Routing logic is managed at the endpoint level - your code calls an endpoint, which has one or more upstreams that it routes requests to. Each upstream can be a different model, and you can configure the routing logic to send requests to the right model based on the request content.
When you add an upstream to an endpoint, you can specify it’s weight. The weight determines how often requests are sent to that upstream. For example, if you have two upstreams with weights 1 and 2, then 1/3 of the requests will be sent to the first upstream and 2/3 to the second upstream.
This can be useful for load balancing between models, or for A/B testing different models to see which performs better. It can also be useful for gradually rolling out a new model - you can start with a low weight and gradually increase it as you gain confidence in the new model.
The system will still note the actual model that served the request, so you can analyze the performance of each model separately or train new models based on the performance of the existing models.
When you add an upstream to an endpoint, you can specify a tag filter. This alows you to tell Datawizz to only send requests to that endpoint if they contain (or don’t contain) a specific tag. This can be useful for routing requests to different models based on the content of the request.
Some example scenarios where this can be useful:
To configure a tag filter, simply specify the tags to include/exclude the upstream for when you add the upstream.
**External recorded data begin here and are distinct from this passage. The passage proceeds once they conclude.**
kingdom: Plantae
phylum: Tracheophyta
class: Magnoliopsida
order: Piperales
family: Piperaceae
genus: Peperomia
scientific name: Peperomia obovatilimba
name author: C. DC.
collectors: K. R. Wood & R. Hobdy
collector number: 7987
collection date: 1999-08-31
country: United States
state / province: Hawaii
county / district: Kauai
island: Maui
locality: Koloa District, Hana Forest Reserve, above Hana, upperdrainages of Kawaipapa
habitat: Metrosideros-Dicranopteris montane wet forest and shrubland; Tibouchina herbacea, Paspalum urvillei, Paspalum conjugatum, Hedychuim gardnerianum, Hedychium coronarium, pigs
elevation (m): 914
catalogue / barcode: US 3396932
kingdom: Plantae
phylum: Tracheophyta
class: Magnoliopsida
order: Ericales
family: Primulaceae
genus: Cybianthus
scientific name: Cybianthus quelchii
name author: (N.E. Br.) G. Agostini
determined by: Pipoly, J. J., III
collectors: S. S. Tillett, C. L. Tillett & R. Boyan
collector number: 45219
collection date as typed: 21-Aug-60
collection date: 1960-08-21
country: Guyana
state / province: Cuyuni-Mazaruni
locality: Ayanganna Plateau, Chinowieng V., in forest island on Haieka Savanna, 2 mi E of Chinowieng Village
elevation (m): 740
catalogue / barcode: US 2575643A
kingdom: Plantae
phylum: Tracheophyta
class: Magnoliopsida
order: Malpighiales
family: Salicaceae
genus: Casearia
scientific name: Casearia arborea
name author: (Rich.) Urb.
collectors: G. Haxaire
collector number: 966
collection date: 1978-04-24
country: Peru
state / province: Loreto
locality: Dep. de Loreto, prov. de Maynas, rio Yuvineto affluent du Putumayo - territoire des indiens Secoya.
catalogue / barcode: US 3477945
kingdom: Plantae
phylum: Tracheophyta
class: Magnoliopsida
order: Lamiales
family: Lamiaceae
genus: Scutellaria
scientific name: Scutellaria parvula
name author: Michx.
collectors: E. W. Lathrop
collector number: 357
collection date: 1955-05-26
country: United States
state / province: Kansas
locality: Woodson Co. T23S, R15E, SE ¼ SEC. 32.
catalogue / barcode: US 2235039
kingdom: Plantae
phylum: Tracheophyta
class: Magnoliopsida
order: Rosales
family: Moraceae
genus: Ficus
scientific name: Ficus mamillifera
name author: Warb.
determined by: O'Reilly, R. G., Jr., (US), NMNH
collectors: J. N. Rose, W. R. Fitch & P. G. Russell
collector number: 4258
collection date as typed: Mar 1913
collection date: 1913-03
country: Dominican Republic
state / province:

Datawizz can help you improve reliability by using fallbacks - if the primary model fails to respond, Datawizz will automatically send the request to the fallback model. This can be useful for ensuring that requests are always handled, even if one of your models is down.
To leverage fallbacks, turn on the fallbacks option at the endpoint level and ensure there is more than one upstream. When a request comes in, Datawizz will select the first upstream based on weights. If the first upstream fails to respond, Datawizz will automatically send the request to the next upstream, and so forth until a response is received. If all upstreams fail to respond, Datawizz will return an error to the client.